Subpoenas issued last month to reporters for The San Francisco Chronicle were criticized yesterday by a former chief spokesman for Attorney General John Ashcroft as a “reckless abuse of power.”
The former spokesman, Mark Corallo, made similar statements in an affidavit filed in federal court yesterday. He said Mr. Ashcroft’s successor, Alberto R. Gonzales, had acted improperly in issuing the subpoenas. […]
Mr. Gonzales has defended his decision to issue the subpoenas. “I think it was information that was necessary, that we needed to have in connection with that investigation,” he told the editorial board of The Houston Chronicle last month.

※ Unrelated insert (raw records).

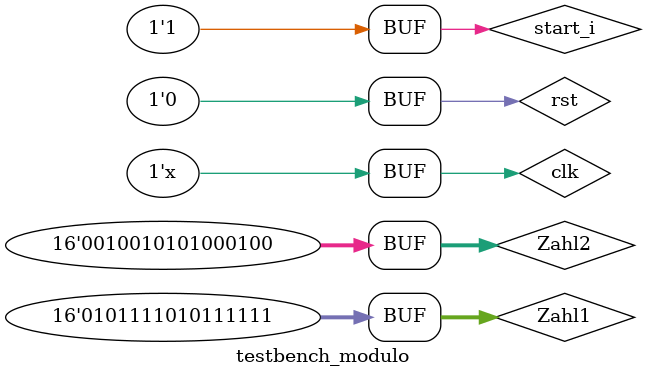
<source format=v>
module testbench_modulo (


);

    reg clk = 'd0;
    reg rst;
    reg start_i = 'd0;

    wire [15:0]  ergebnis;
    wire valid;
    reg [15:0] Zahl1 = 16'd24255;
    reg [15:0] Zahl2 = 16'd9540;

    modulo_top modulo_top(

    	.rst(rst), 
        .clk(clk), 
        .start_i(start_i),
    	.Zahl1_i(Zahl1), 
        .Zahl2_i(Zahl2),
    	.valid_o(valid),
    	.ergebnis_o(ergebnis)
    );

    initial begin
        #5  start_i = 1'd1;
            rst     = 1'd1;
        #2  rst     = 1'd0;    
    	
    end

    always
    #5 clk = !clk;



endmodule
</source>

Mr. Corallo said he had used a different standard, one rooted in Justice Department policy.
“It has to be a matter of grave national security or impending physical harm to innocent people,” he said, “not just, well, this is the only way we’re going to be able to get this information.”

I think I agree with Mark on this one, although we might draw the line in different places. I wouldn’t oppose a subpoena on, say, the NYT’s NSA story. But steroids in baseball? On the list of threats to our country, I think the Shambino ranks pretty low.